Post
Joseph Campbell's ancient story template that maps suspiciously well onto the structure of most adventure games.
The Hero's Journey (or monomyth) is a narrative template identified by Joseph Campbell: an ordinary person receives a call to adventure, crosses into an unfamiliar world, faces trials, undergoes transformation, and returns home changed. Games map onto this structure almost too naturally -- the tutorial is the ordinary world, the inciting incident is the call, the midgame is the road of trials, the final boss is the ordeal, and the ending is the return. What makes games unique is that the player doesn't just watch the hero's transformation -- they experience the skill growth and emotional arc themselves. The structure works because it mirrors the psychological process of learning and mastery that gameplay itself embodies.
Example
The Legend of Zelda: Ocarina of Time follows the Hero's Journey almost beat for beat -- Link leaves his forest home, enters the wider world, gathers allies and artifacts through trials, faces Ganondorf in the ordeal, and returns to restore Hyrule.
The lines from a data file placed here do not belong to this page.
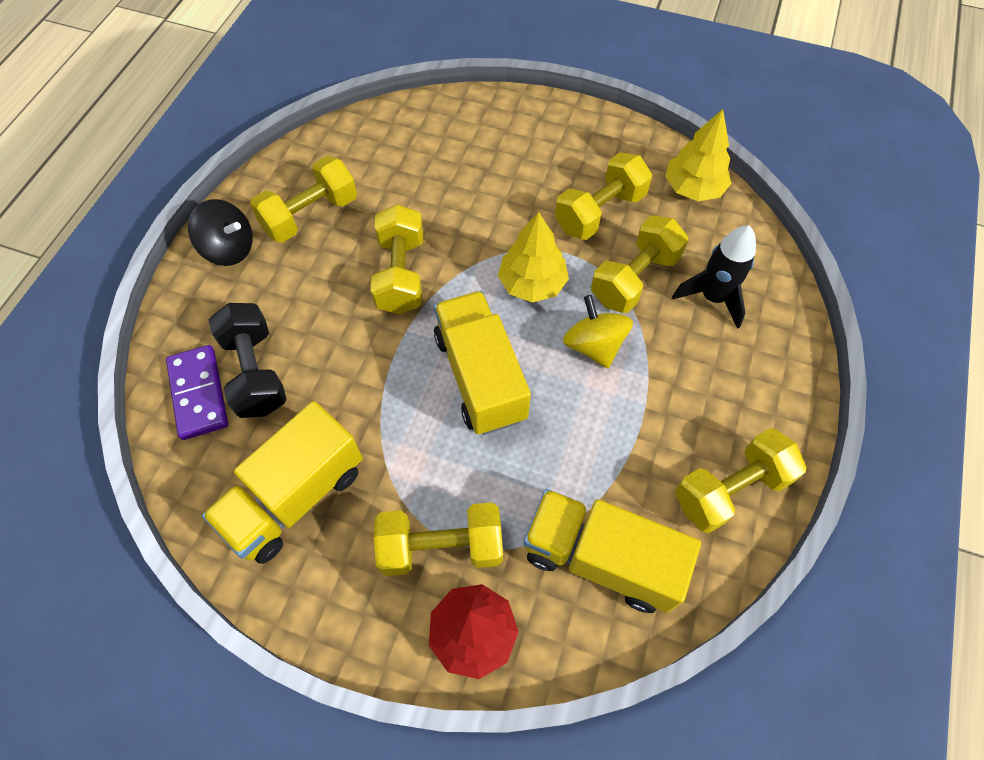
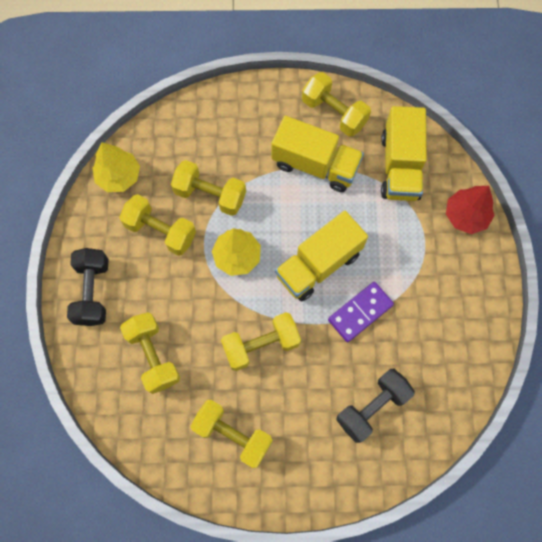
camera: 110 degrees left, 10 degrees up
purple domino [166,345,228,440] -> purple domino moved to [328,282,394,342]
black spinning top [188,199,253,266] -> none
yellow truck [202,401,363,564] -> yellow truck moved to [271,116,364,192]
yellow dumbbell [373,502,503,576] -> yellow dumbbell moved to [120,312,180,394]
yellow spinning top [563,295,633,368] -> none
black rocket [672,225,756,329] -> none
none -> black dumbbell [67,248,109,326]

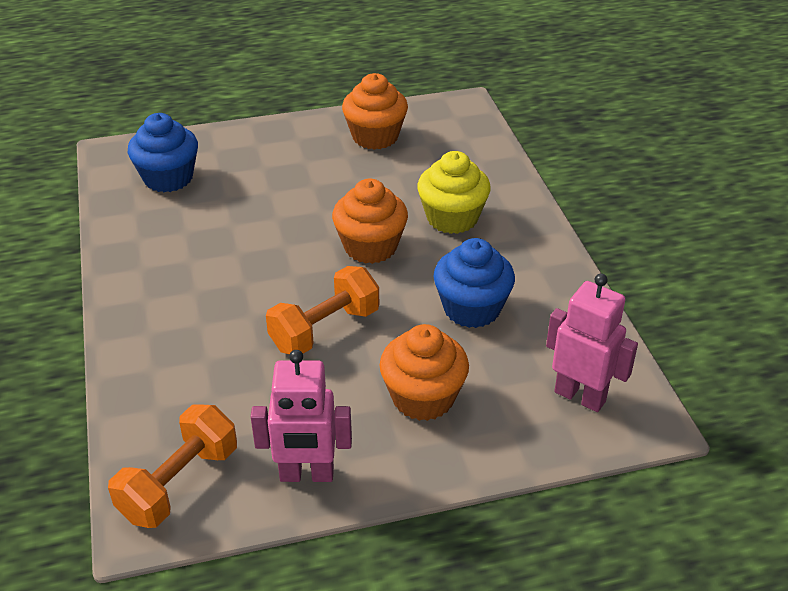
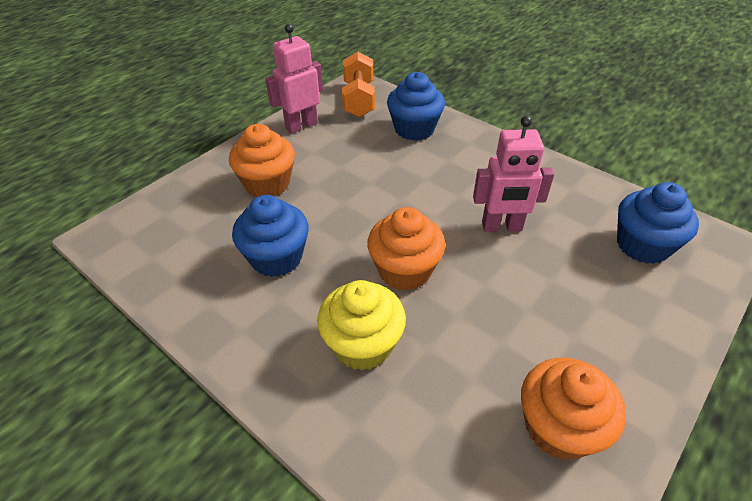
camera: 145 degrees right, 5 degrees up
orange dumbbell [266,266,379,354] -> none
pink robot [546,274,638,412] -> pink robot moved to [473,116,554,232]
none -> blue cupcake [387,72,445,141]

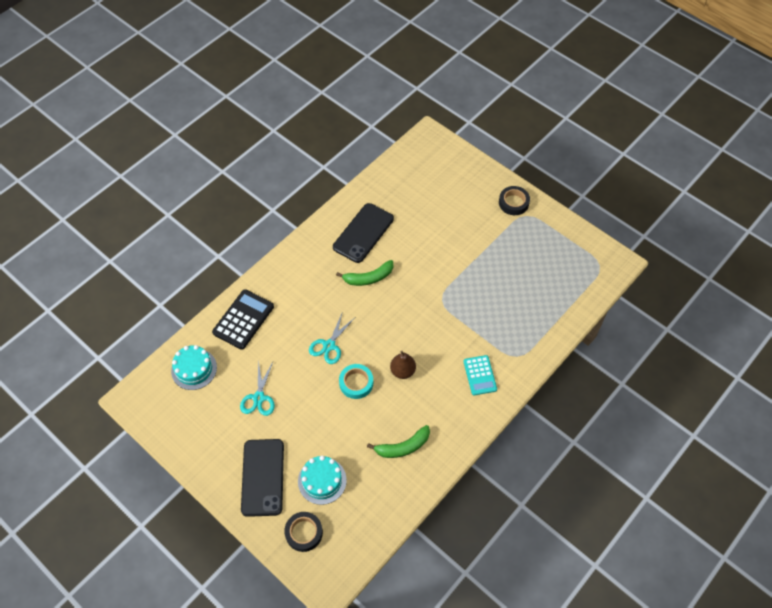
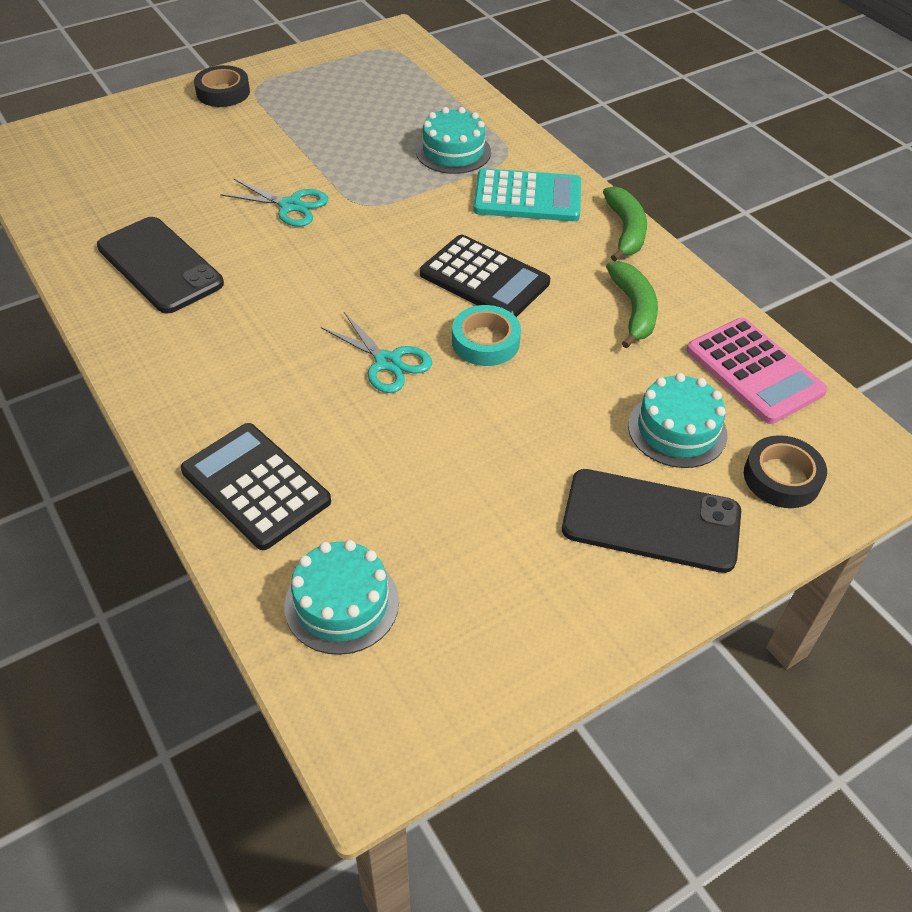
camera: 75 degrees left, 10 degrees down
turquoise scissors [240,360,275,416] -> turquoise scissors moved to [220,179,328,227]
green banana [336,260,393,286] -> green banana moved to [603,186,647,262]
brown pear [390,350,416,379] -> black calculator [420,235,550,317]
turquoise calculator [463,355,497,395] -> turquoise calculator [473,168,581,221], size x1.51
none -> turquoise cake [416,107,491,174]
none -> pink calculator [687,318,828,424]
God of War (2018) subverts it by making Kratos a hero who already completed his journey and is reluctantly dragged into another.
Why it matters
The Hero's Journey endures because it mirrors how humans process growth and change. In games, this alignment between narrative structure and player progression creates a double layer of satisfaction -- you're not just watching a hero grow, you're growing alongside them through skill and understanding.